Steve Smith no longer has the title of captain but his knock of 85 in Australia's World Cup semi-final was leadership personified.
Smith's steadying hand at Edgbaston on Thursday, coming after a rattled Australia confronted not only defeat but embarrassment after being reduced to 3-14, helped his team post 223.
It may not be enough to deny the tournament favourites a spot in Sunday's final against New Zealand but it at least gave Australia's attack something to bowl with.
It was also the latest example of Smith, who enhanced a reputation for scoring clutch runs in high-pressure clashes with his highest score of the current tournament, looking a class above his teammates.
Smith's batsmanship was the impetus for an incredible rise from outcast to Test captain, completed in 2014 when he filled in for a hobbled Michael Clarke then ratified the following year when he was appointed Clarke's successor after standing up during a tour of England.

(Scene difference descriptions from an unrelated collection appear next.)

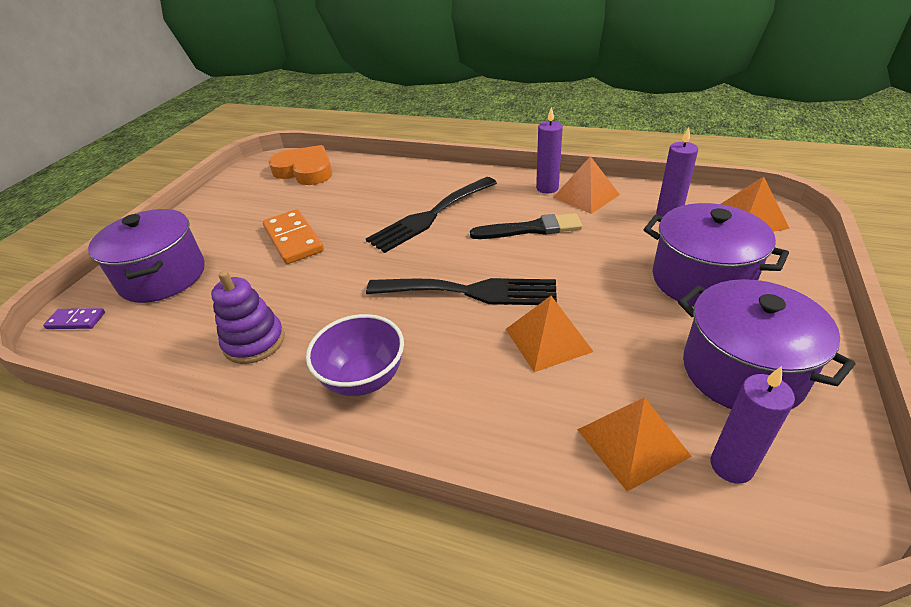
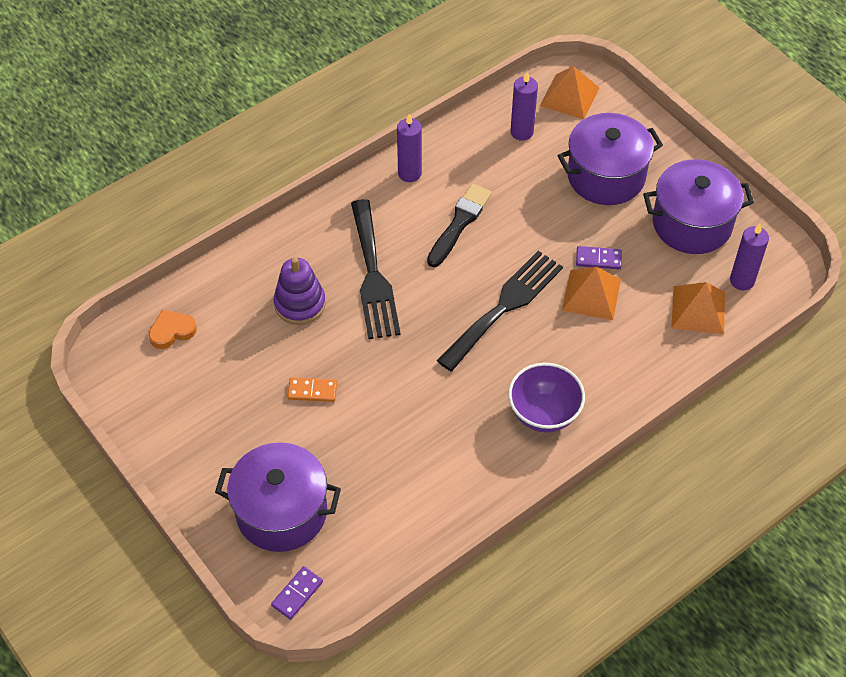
camera: 60 degrees left, 15 degrees up
purple stacking toy [211,271,285,364] -> purple stacking toy moved to [274,257,326,325]
orange domino [263,209,324,264] -> orange domino [287,377,337,402], size x0.55
orange heart [269,145,332,185] -> orange heart [148,310,197,349], size x0.55
orange pyramid [553,156,620,214] -> none
none -> purple domino [576,246,622,269]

The issue of whether Smith will lead his country again is yet to be seriously broached by Cricket Australia (CA) chief executive Kevin Roberts or coach Justin Langer, who feel such questions are almost disrespectful to Aaron Finch and Tim Paine.

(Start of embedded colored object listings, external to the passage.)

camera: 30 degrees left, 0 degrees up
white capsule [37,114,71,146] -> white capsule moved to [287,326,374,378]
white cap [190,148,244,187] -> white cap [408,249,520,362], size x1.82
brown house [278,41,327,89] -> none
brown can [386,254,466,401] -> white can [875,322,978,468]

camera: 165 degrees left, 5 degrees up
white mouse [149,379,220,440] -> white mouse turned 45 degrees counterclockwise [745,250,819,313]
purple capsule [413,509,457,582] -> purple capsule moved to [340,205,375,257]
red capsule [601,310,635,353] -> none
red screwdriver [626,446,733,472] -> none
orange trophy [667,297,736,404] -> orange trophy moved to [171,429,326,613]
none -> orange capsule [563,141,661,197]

Smith, who now shares the record for most 50-plus scores in World Cup knock-out fixtures alongside Indian icon Sachin Tendulkar, has repeatedly insisted he is giving the hypothetical no thought.

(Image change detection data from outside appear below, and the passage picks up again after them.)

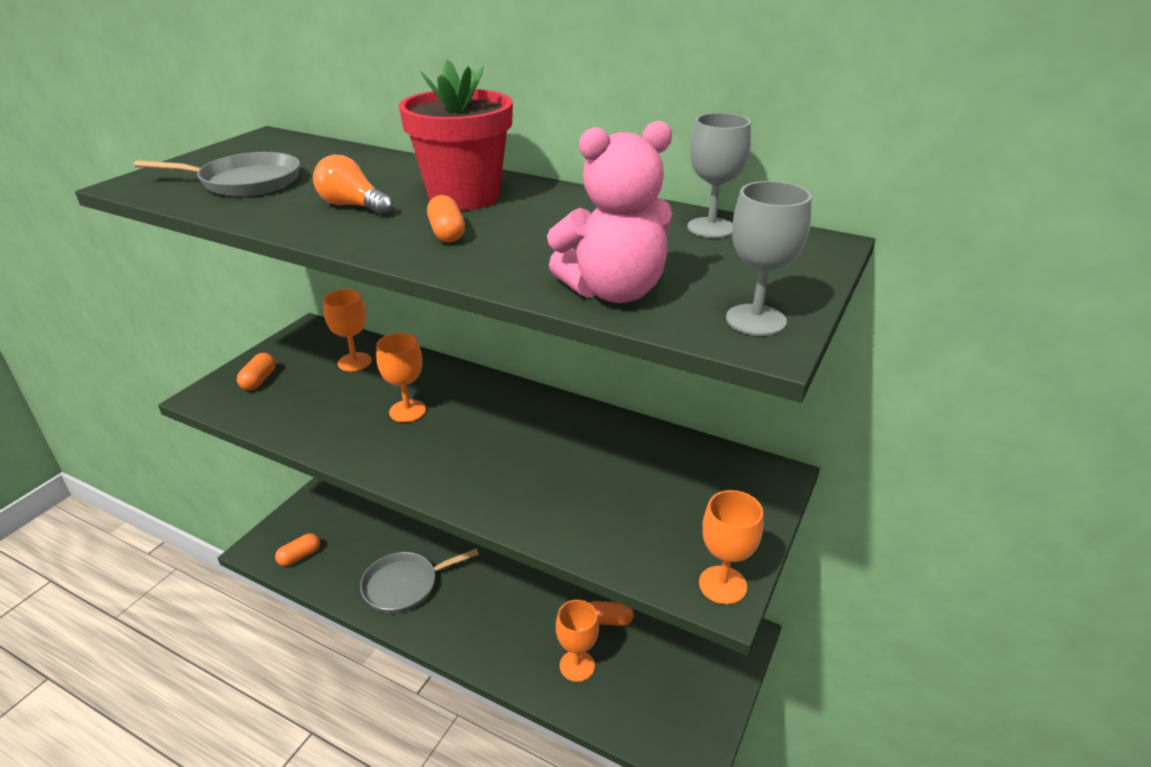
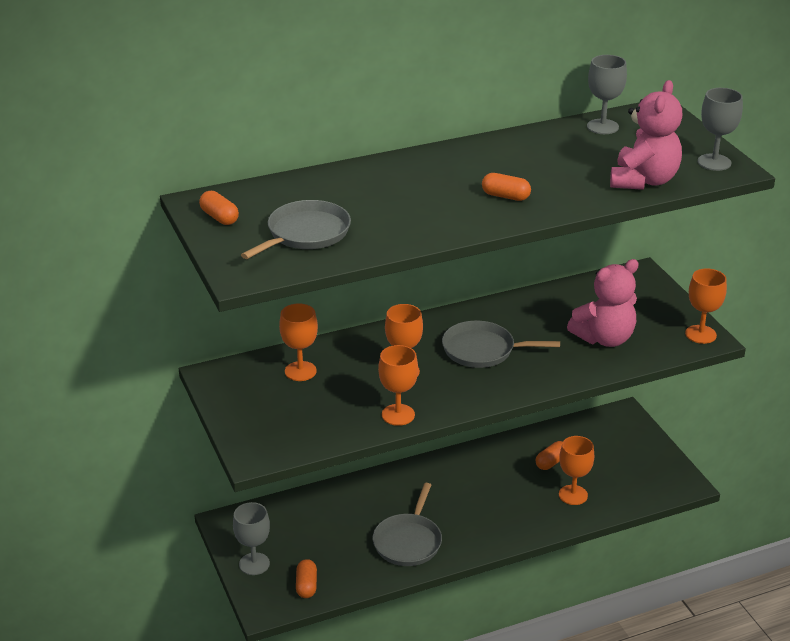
camera: 50 degrees left, 0 degrees up
orange capsule [237,353,276,390] -> orange capsule moved to [199,191,239,225]
orange light bulb [313,155,393,215] -> none
red flower pot [399,59,513,210] -> none
none -> grey goblet [233,502,270,575]
none -> orange goblet [378,345,418,426]
none -> grey pan [442,321,560,368]
none -> pink teddy bear [567,259,639,347]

But private and public discussions about the prospect of Smith, barred from holding any leadership position until the end of March 2020 as part of CA's sanctions handed down in response to the Cape Town cheating scandal, will grow more frequent and louder with every great innings.
It is a complex call for all involved.
The classy right-hander's imposing mountain of runs failed to stop him committing the life-changing leadership failure that preceded the sandpaper saga's eruption in South Africa.
The leadership skills of Finch and Paine have both earned immense praise from teammates, Roberts and Langer.
Another factor is the dearth of genuine contenders to replace Finch and Paine whenever they - or CA's hierarchy - decide it is time for a change.
Mitch Marsh was earmarked then axed; Josh Hazlewood and Pat Cummins have also served as vice-captains but it is unlikely either bowler will take on the top job.
Alex Carey is another vice-captain held in high regard but the keeper is yet to be picked in a Test squad, was dropped from the national Twenty20 team earlier this year and only recently entrenched himself in the one-day side.
The captaincy of Paine, who will be 35 at the end of the coming Australian summer, is also seemingly far closer to ending than that of Finch.